▶ What you are asked to do
From the entries below, please output exactly the lines starting at the one containing "286 240 4645" and ending at the one containing "295 95 26234", both included.

----------------

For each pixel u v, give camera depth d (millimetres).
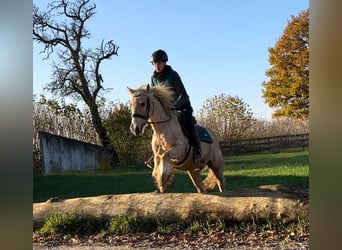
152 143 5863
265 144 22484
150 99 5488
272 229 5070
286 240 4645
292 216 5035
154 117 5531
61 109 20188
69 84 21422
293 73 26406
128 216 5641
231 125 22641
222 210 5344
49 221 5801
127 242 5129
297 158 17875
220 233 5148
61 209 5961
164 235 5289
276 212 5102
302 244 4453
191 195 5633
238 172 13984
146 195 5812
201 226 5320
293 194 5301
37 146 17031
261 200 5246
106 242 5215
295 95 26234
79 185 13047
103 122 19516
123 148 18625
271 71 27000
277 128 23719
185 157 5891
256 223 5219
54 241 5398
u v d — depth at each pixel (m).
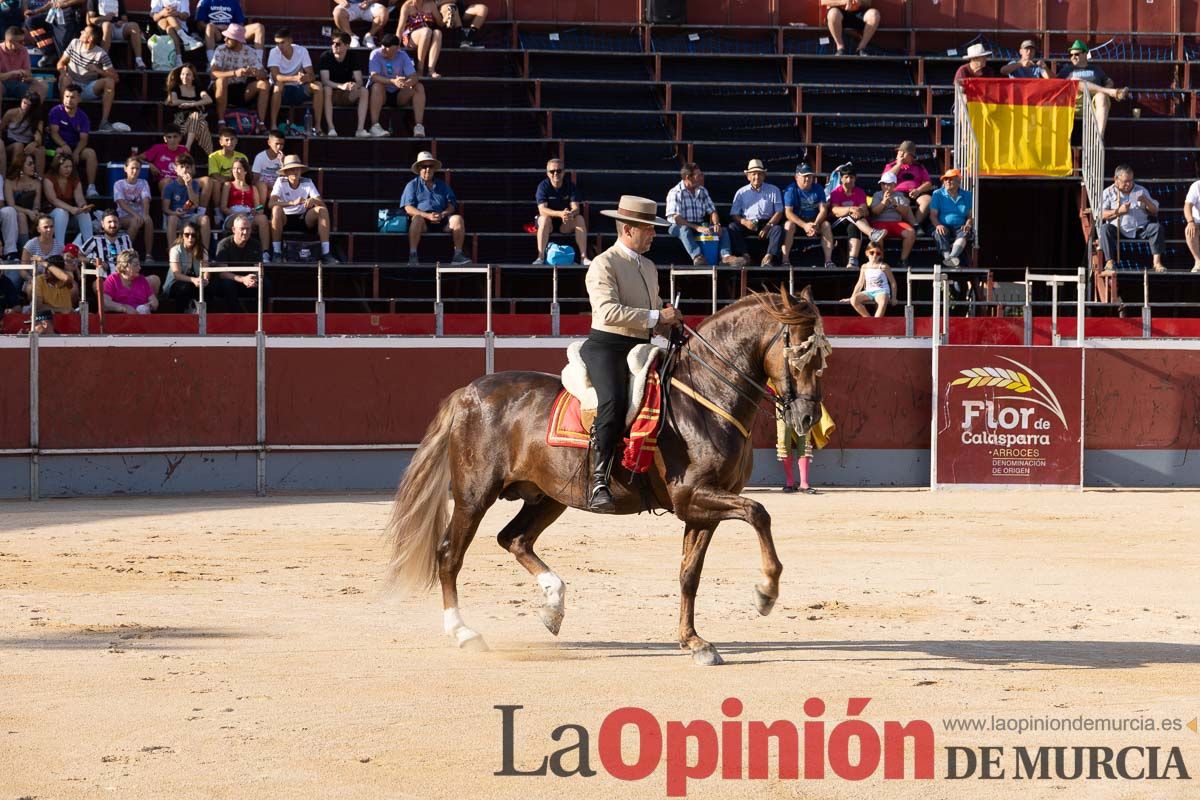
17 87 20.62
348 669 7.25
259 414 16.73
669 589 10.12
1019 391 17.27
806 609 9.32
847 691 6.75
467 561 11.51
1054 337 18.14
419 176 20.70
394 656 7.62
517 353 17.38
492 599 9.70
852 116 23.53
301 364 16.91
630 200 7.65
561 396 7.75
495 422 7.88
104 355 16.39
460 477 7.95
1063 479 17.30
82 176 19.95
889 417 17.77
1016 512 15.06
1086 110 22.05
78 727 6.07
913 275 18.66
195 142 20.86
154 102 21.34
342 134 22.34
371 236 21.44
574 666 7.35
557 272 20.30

----------------

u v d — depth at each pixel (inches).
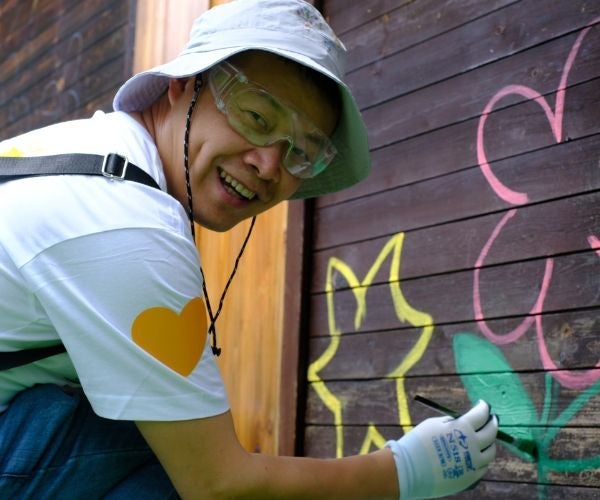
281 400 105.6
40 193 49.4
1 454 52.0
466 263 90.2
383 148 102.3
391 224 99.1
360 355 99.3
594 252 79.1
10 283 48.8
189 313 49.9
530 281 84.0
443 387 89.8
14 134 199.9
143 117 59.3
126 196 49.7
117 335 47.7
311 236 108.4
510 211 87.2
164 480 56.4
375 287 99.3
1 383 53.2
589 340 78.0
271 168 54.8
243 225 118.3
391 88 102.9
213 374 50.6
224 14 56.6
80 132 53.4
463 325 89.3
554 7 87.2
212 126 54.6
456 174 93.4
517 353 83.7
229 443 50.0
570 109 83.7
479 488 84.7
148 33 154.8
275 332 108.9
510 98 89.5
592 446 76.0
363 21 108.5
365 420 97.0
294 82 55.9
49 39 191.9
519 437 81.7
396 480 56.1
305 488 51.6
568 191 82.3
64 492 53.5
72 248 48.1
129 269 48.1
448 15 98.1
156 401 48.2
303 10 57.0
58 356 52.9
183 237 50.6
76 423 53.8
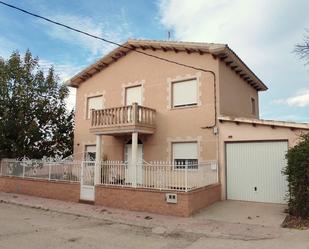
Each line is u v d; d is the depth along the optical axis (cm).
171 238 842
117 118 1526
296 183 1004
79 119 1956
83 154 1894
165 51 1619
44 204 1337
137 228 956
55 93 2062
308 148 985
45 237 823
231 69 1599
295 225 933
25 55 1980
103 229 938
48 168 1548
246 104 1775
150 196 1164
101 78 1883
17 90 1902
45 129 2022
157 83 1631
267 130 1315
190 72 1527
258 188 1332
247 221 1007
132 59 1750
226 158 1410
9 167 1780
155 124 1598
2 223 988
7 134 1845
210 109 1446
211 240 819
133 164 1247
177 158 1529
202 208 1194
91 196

----------------

▶ Result of the task
286 240 4645
292 216 5035
154 117 5531
61 109 20188
69 84 21422
293 73 26406
128 216 5641
231 125 22641
222 210 5344
49 221 5801
127 242 5129
297 158 17875
220 233 5148
61 209 5961
164 235 5289
276 212 5102
302 244 4453
191 195 5633
238 172 13984
146 195 5812
201 226 5320
293 194 5301
37 146 17031
261 200 5246
106 242 5215
295 95 26234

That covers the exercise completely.